BEIJING (Reuters) - Authorities in China’s southern city of Guangzhou will punish people who try and organize any more protests in support of the Cantonese dialect, a state-run newspaper said on Friday.
Several hundred people took to Guangzhou’s streets on Sunday to demand the government halt efforts to push aside Cantonese.
The protest was prompted by plans to switch most programing on Guangzhou television stations to the country’s official language, Mandarin, feeding fears that the government wants to phase out Cantonese in official settings.
The China Daily quoted local government official Ouyang Yongsheng as telling a news conference that those who “spread rumors” about Cantonese or organize “illegal rallies” would be punished.
The newspaper quoted unnamed police sources as saying they had detained a person surnamed Yu who “spread the rumor online to call people to attend a rally in support of Cantonese.”

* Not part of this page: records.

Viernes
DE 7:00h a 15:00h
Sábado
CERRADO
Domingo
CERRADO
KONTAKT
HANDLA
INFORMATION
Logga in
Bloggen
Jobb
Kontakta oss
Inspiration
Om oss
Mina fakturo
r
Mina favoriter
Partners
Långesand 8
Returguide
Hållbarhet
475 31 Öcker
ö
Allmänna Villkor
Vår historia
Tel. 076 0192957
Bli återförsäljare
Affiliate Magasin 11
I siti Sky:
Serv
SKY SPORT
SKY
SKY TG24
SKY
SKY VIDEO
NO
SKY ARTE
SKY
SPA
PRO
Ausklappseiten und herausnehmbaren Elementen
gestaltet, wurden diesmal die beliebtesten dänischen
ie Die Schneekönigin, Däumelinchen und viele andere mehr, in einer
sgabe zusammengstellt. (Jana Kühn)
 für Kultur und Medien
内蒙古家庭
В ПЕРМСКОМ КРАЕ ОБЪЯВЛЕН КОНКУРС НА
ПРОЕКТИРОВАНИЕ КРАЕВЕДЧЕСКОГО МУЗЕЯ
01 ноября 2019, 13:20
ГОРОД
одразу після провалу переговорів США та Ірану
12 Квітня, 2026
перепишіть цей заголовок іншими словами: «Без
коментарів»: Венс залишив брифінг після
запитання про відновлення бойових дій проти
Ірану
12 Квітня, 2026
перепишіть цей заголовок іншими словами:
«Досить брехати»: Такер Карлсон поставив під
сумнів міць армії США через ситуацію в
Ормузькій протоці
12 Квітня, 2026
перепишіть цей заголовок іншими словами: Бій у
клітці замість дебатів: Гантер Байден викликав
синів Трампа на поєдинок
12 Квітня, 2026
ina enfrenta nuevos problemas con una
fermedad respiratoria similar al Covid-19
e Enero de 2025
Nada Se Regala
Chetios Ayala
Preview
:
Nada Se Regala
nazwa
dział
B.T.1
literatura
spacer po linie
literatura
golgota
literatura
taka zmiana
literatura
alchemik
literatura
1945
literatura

Police broke up the peaceful protest, saying it was illegal.
Ouyang said that Guangzhou would in fact work harder to push Cantonese and not seek to marginalize it.
“The city government will continue to spare no effort to promote ... Cantonese opera, and Cantonese pop music in the coming years,” he was quoted as saying.
The China Daily added that Guangzhou television had promised to continue broadcasting Cantonese shows.
Beijing has promoted Mandarin for decades to unite a nation with thousands of dialects and numerous minority languages.
Cantonese is still widely spoken in the booming southern province of Guangdong, thanks in part to the spillover influence of Hong Kong’s wildly successful and racy vernacular pop culture, but some people fear for its future.
An influx of outsiders seeking work in China’s coastal export hubs has added to the onslaught on local languages.